Steele won on the 6th round of voting. Let’s hope he will be able to bring the part from the radical hatred that it embraced the last couple of years

Leonard Drake

January 30th, 2009

Michael Steele has been elected with, I believe, 95 votes.

Jayelle

January 30th, 2009

Maybe some people in the Republican Party are finally getting it.

Swampfox

January 30th, 2009

I am glad that he has been elected. And, I can only pray that the Republican Party decides to become less tolerant to the anti-gay community.

quo III

January 31st, 2009

“Resists Moving Further Anti-Gay” does not make sense in English. I really don’t know what it means to “move” further anti-gay. Where would one put it?

Zack

January 31st, 2009

“We want you to be a part of us, we want you to with be with us, and for those who wish to obstruct, get ready to get knocked over” sounds disturbingly like “it’s my way or the highway”. If so, then we’re not seeing a huge shift away from their past policies. I remain skeptical.

Bruce Garrett

January 31st, 2009

Steele is no friend to gay people. I live in Maryland, and I watched his campaigns during the Governor’s race in 2002, when he was Robert Ehrlich’s choice for Lieutenant Governor, and again his Senate campaign in 2006.

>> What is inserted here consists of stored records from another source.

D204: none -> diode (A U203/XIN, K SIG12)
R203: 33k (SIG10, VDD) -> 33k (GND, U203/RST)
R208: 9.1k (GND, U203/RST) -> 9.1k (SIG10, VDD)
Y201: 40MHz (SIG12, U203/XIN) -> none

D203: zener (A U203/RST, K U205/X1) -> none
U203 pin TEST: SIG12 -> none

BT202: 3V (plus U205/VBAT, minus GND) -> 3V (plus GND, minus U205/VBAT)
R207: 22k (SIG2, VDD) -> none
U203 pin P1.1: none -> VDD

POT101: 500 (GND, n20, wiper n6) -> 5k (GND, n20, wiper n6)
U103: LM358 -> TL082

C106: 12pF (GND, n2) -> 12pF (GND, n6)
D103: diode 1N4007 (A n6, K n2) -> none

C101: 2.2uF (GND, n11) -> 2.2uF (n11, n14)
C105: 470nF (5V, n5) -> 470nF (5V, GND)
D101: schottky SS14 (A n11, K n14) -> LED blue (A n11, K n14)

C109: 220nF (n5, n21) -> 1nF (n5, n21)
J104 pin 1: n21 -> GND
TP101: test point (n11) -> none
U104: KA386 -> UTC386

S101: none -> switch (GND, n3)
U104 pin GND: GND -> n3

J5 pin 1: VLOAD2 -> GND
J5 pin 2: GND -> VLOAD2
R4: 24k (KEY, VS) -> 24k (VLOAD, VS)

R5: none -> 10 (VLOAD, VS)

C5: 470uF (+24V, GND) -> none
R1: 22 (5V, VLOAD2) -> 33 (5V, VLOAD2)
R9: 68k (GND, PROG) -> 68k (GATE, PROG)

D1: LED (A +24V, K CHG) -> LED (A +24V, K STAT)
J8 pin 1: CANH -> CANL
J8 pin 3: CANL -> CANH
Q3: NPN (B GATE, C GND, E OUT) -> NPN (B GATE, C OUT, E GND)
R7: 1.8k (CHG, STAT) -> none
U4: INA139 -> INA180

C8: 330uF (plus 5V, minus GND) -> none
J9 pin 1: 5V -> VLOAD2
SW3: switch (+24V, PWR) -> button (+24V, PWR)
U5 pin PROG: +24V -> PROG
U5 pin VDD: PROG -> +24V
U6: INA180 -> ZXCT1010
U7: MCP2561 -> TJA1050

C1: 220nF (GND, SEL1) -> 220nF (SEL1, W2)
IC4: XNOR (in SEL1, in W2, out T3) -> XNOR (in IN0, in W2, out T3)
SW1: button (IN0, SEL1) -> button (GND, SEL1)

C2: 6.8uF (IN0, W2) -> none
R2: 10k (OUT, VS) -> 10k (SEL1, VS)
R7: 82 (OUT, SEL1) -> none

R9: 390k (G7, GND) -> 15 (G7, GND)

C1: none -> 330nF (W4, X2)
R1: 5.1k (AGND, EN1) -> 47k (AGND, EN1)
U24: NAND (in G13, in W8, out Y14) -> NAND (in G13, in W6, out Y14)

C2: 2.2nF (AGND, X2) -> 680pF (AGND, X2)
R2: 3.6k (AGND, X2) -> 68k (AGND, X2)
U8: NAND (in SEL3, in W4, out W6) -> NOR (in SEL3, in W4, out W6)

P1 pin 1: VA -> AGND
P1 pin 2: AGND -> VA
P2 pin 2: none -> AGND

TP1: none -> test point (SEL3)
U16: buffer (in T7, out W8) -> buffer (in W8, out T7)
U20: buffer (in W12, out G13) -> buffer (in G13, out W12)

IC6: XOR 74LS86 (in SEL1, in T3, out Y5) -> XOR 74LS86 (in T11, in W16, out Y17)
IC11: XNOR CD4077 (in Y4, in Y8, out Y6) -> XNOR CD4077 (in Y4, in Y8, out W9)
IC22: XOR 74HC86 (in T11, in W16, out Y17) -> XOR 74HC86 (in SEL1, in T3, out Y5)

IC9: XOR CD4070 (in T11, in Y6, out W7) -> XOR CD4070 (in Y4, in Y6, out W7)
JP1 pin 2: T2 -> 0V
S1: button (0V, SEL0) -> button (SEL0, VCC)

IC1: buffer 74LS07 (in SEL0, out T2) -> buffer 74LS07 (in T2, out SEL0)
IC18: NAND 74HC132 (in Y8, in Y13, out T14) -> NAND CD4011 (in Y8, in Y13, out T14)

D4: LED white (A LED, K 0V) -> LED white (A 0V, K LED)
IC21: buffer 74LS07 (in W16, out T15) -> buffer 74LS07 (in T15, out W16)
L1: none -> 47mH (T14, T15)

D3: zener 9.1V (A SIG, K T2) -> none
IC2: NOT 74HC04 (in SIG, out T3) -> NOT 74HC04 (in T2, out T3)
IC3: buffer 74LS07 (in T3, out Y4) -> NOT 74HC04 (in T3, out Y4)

In 2006 he made his opposition to same-sex marriage a big part of his campaign locally, and supported a state amendment banning it, along with civil unions. But the really telling moment for me was back in 2002, when he and Ehrlich were running against Democrat Kathleen Kennedy Townsend.

In March of that year, Maryland’s gay community witnessed a horror at Maryland Shock Trauma, which barred William Robert Flanigan Jr. from his dying partner’s bedside, saying he was not “family”, and that “partners” did not qualify, even though he had power of attorney. Asked during the campaign about extending state anti-discrimination laws to include gay people, Steele =instantly= replied that there were already enough laws on the books protecting “gay white men”.

I wish I had a link for that but I don’t, but I remember it vividly. Also the outrage on the gay listserves I was on at the time. Steele took a question about sexual orientation, and turned it into a question about race and white privilege. And he did it reflexively. It just came right out of the man.

Steele puts his opposition to same-sex marriage firmly in a religious context. He uses the same rhetoric about marriage not being a human institution, but a God ordained one, that other religious right figures use. It’s a safe bet that will not even attempt to budge his party inch on granting same-sex couples any respect in the eyes of the law. If anything, he’ll try to harden attitudes on that issue even more. But where you really see the man in my opinion, was in 2002 when he was even opposed to including gay citizens in the state’s anti-discrimination laws, and he voiced his opposition to that in a way that turned it into an issue of race.

Let let it be said his running mate, Ehrlich, after winning the election, vetoed a very minimalist partner’s registry bill that would have given same-sex couples hospital visitation rights. If there was any difference in attitude between the two men toward gay citizens, you never saw it in public the entire time they held office together. If all that’s being said now is that Steele is no Sally Kern, that’s not saying anything.

Bruce Garrett

January 31st, 2009

On the other hand…over at Pam’s House Blend I just saw a post about how David Duke is having an absolute cow about this…so it’s not all bad…

Trevor

February 3rd, 2009

Sorry folks he’s just as much of a cave-dweller asthe rest of the Republican party. They ONLY picked Steele because he’s black and they just down understand why Obama was elected.